Questo libro è un romanzo che, allo stesso tempo, è un saggio storico. Perché ogni capitolo è la narrazione di eventi assolutamente veri, che l'autore racconta arricchendoli di quel pathos e di quella vena di credibilità che spesso i documenti ufficiali non hanno, ma che invece traspaiono chiari in chi li sappia leggere e, soprattutto, raccontare.
Ecco quindi l'abilità di Antonio Scurati: attingere da fonti storiche oggettive e restituire un'epoca, un clima, un ambiente, una mentalità, un sentimento. Ogni capitolo, infatti, si conclude con la "bibliografia", ossia la citazione dei documenti storici che hanno ispirato il capitolo stesso.

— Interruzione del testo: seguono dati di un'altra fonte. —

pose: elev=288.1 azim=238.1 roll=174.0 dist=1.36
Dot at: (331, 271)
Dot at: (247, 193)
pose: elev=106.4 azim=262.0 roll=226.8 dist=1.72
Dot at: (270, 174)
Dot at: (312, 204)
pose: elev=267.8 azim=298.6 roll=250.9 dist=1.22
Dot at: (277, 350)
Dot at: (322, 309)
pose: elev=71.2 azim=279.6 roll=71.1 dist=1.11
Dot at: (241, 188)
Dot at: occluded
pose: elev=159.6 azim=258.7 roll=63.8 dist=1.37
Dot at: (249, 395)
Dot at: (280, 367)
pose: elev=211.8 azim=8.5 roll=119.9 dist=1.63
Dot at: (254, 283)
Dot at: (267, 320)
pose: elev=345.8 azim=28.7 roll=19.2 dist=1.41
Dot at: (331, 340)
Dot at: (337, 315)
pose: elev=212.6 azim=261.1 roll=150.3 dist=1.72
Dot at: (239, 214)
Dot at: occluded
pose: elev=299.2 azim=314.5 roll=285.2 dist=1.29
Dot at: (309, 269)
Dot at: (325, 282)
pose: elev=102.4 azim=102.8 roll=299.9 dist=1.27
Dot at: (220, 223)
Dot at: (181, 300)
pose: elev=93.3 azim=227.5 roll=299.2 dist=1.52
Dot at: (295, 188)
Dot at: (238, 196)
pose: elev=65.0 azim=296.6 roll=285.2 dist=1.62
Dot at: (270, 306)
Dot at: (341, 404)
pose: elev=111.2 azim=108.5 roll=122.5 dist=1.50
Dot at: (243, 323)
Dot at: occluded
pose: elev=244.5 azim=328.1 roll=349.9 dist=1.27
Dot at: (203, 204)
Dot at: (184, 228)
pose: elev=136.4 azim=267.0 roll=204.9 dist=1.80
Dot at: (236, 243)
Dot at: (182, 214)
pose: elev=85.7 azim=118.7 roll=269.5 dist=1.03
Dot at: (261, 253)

Protagonista assoluto, lui, l'emme maiuscola del titolo, ossia Mussolini, qui forse per la prima volta tratteggiato in un modo che non si era mai visto prima. Prendendo come spunto non solo la sua immagine pubblica, i suoi pensieri pubblicati su "Il popolo d'Italia" e le sue azioni così tanto studiate ed esaminate dagli storici, ma anche la sua corrispondenza privata, i rapporti segreti, le direttive riservate, le testimonianze inedite, i piccoli e finanche i piccolissimi fatti della sua vita, capaci però di far immergere il lettore in un quadro talmente vero da sembrare incredibile.
Infatti ciò che emerge è qualcosa che se non fosse drammaticamente vero, potrebbe sembrare il plot di un film di azione, decisamente inquietante ma proprio per questo appassionante. Ed è proprio qui uno dei principali pregi del libro: senza minimamente cadere nella tentazione di dare giudizi politici e nemmeno storici, l'autore dà corpo ai fatti, espone chiaramente le vicende e i protagonisti. E' poi il lettore che annusa, pagina dopo pagina, l'odore acre e amaro dell'epoca e non può non tracciare preoccupanti parallelismi con la storia italiana di oggi.
Il periodo raccontato è quello che va dalla fondazione dei Fasci di Combattimento (1919) fino al famoso discorso in Parlamento sul delitto Matteotti (1925). L'epoca è una delle più devastanti della storia italiana, dalla fine della Prima Guerra Mondiale (la cosiddetta "vittoria mutilata"), alla crisi irreversibile dei governi liberali fino alla fulminea ascesa del Fascismo, capace di passare in pochissimi anni da uno sparuto movimento insurrezionale ad un partito di massa in grado di conquistare, con la violenza e con la persuasione, la maggioranza del Paese.
I personaggi che si alternano nelle vicende raccontate, appaiono in tutta la loro più credibile realtà: da Italo Balbo a Roberto Farinacci, da Filippo Tommaso Marinetti a Gabriele D'Annunzio, da Dino Grandi a Emilio De Bono, da Giacomo Matteotti a Filippo Turati, da Vittorio Emanuele III a Margherita Sarfatti, tutti protagonisti di un'epoca storica segnata a sangue e a fuoco da un uomo più protagonista di tutti: Benito Mussolini.
Un libro, quindi, che non è un passatempo; anzi è un esercizio intellettuale e culturale, a tratti faticoso per le riflessioni che costringe a fare, ma proprio per questo estremamente utile.